— STATED PROBLEM 1 —
According to the string.m patch, how many insertions and deletions does it make in total?
— STATED PROBLEM 2 —
Write out the string.m patch word for word, starting at "[m-rev.] for review: Define" and ending after "surrogate code points.".
— STATED PROBLEM 3 —
In the string.m patch, what decides whether the forward mode of to_char_list puts U+FFFD or an unpaired surrogate code point into the list?

— DOCUMENT —
----

[m-rev.] for review: Define behaviour of string.to_char_list (and rev) on ill-formed sequences.

Peter Wang novalazy at gmail.com
Wed Oct 16 17:04:20 AEDT 2019


library/string.m:
    Define string.to_char_list and string.to_rev_char_list to either
    replace code units in ill-formed sequences with U+FFFD or return
    unpaired surrogate code points.

    Use Mercury version of do_to_char_list instead of updating
    the foreign language implementations.

tests/hard_coded/Mmakefile:
tests/hard_coded/string_char_list_ilseq.exp:
tests/hard_coded/string_char_list_ilseq.exp2:
tests/hard_coded/string_char_list_ilseq.m:
    Add test case.
---
 library/string.m                             | 123 ++++---------------
 tests/hard_coded/Mmakefile                   |   1 +
 tests/hard_coded/string_char_list_ilseq.exp  |   5 +
 tests/hard_coded/string_char_list_ilseq.exp2 |   5 +
 tests/hard_coded/string_char_list_ilseq.m    |  50 ++++++++
 5 files changed, 88 insertions(+), 96 deletions(-)
 create mode 100644 tests/hard_coded/string_char_list_ilseq.exp
 create mode 100644 tests/hard_coded/string_char_list_ilseq.exp2
 create mode 100644 tests/hard_coded/string_char_list_ilseq.m

diff --git a/library/string.m b/library/string.m
index 1b0d32e87..0501a3198 100644
--- a/library/string.m
+++ b/library/string.m
@@ -124,9 +124,15 @@
 %
 
     % Convert the string to a list of characters (code points).
+    %
+    % In the forward mode:
+    % If strings use UTF-8 encoding then each code unit in an ill-formed
+    % sequence is replaced by U+FFFD REPLACEMENT CHARACTER in the list.
+    % If strings use UTF-16 encoding then each unpaired surrogate code point
+    % is returned as a separate code point in the list.
+    %
     % The reverse mode of the predicate throws an exception if
     % the list of characters contains a null character.
-    %
     % NOTE: In the future we may also throw an exception if the list contains
     % a surrogate code point.
     %
@@ -135,10 +141,17 @@
 :- mode to_char_list(in, out) is det.

----

— RECORDS —

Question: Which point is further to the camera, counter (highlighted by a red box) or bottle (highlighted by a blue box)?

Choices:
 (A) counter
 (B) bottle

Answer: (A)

----

— TASK RESPONSE 1 —
88 insertions and 96 deletions.

— TASK RESPONSE 2 —
[m-rev.] for review: Define behaviour of string.to_char_list (and rev) on ill-formed sequences.

Peter Wang novalazy at gmail.com
Wed Oct 16 17:04:20 AEDT 2019


library/string.m:
    Define string.to_char_list and string.to_rev_char_list to either
    replace code units in ill-formed sequences with U+FFFD or return
    unpaired surrogate code points.

— TASK RESPONSE 3 —
The string encoding decides it. With UTF-8, each code unit in an ill-formed sequence becomes U+FFFD REPLACEMENT CHARACTER. With UTF-16, each unpaired surrogate code point appears in the list as a separate code point.